Exercise instructions: Your output must reproduce all the records below precisely and contain no pictures.

──────── Exercise data

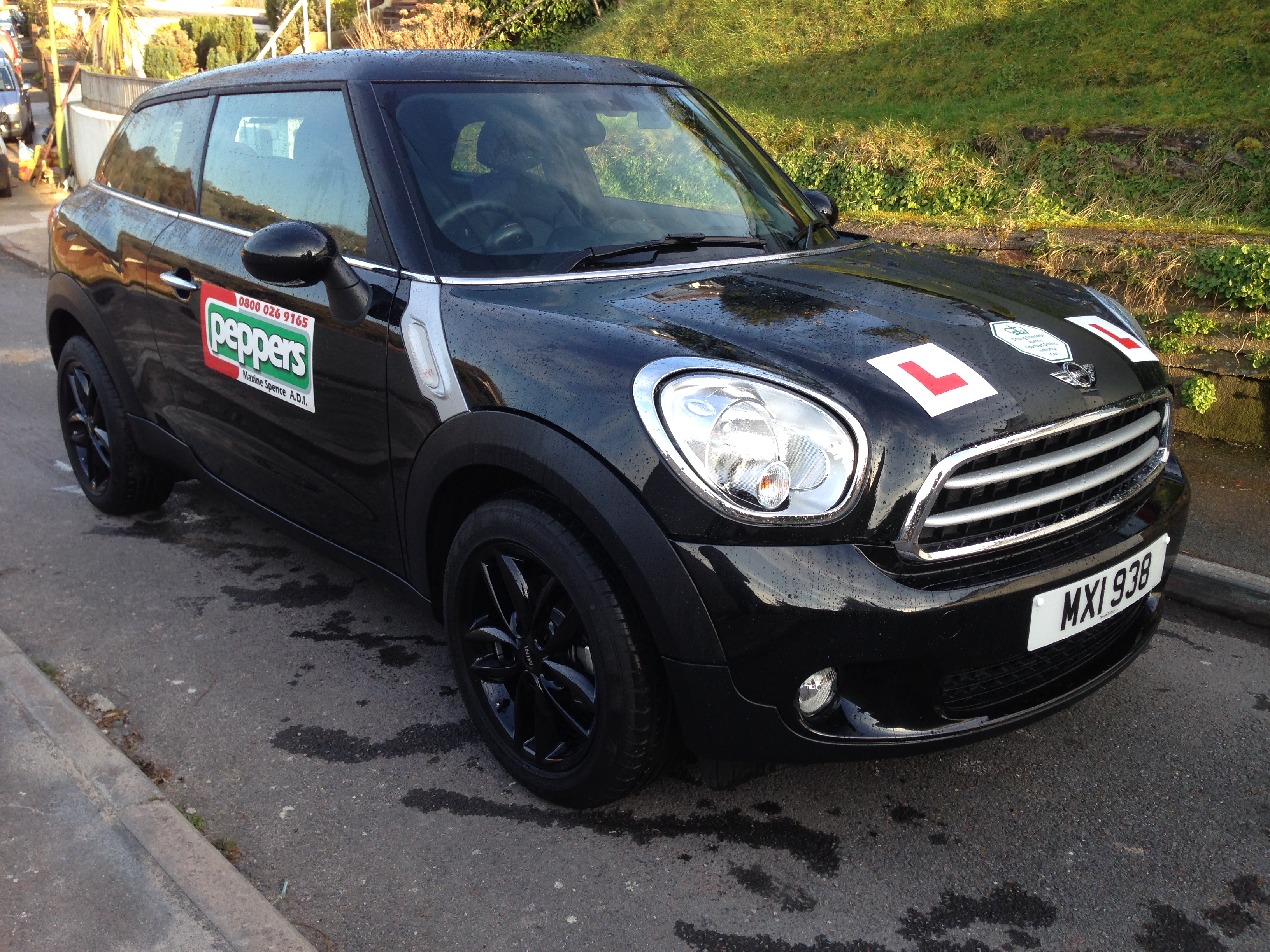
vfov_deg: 42.9
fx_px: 1211
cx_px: 635
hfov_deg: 55.4
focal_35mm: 33
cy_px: 476
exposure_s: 1/176
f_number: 2.4
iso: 50
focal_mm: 4.12
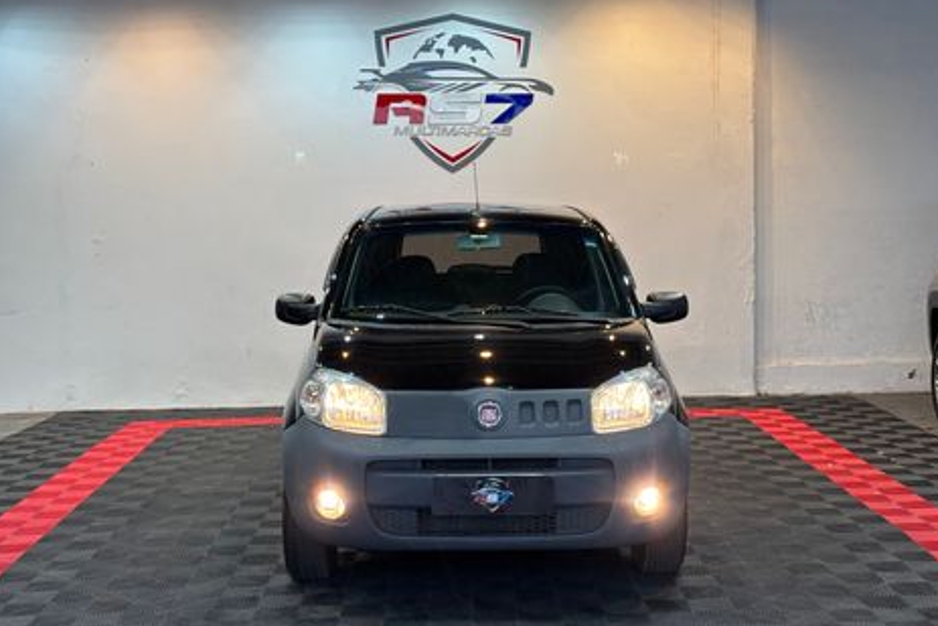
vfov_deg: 24.6
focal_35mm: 55
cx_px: 470
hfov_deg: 36.2
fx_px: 1433
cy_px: 336
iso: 50
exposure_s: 1/120
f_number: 1.6
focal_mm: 5.96
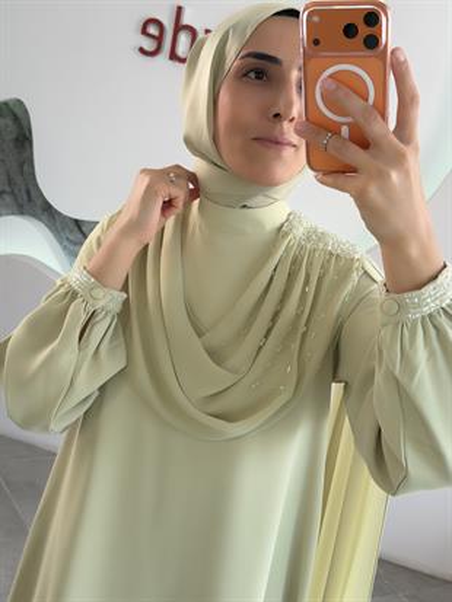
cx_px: 226
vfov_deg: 39.6
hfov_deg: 30.3
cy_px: 301
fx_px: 835
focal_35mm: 48
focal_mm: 6.76
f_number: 1.78
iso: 50
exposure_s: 1/152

────────────────

Response:
vfov_deg: 42.9
fx_px: 1211
cx_px: 635
hfov_deg: 55.4
focal_35mm: 33
cy_px: 476
exposure_s: 1/176
f_number: 2.4
iso: 50
focal_mm: 4.12
vfov_deg: 24.6
focal_35mm: 55
cx_px: 470
hfov_deg: 36.2
fx_px: 1433
cy_px: 336
iso: 50
exposure_s: 1/120
f_number: 1.6
focal_mm: 5.96
cx_px: 226
vfov_deg: 39.6
hfov_deg: 30.3
cy_px: 301
fx_px: 835
focal_35mm: 48
focal_mm: 6.76
f_number: 1.78
iso: 50
exposure_s: 1/152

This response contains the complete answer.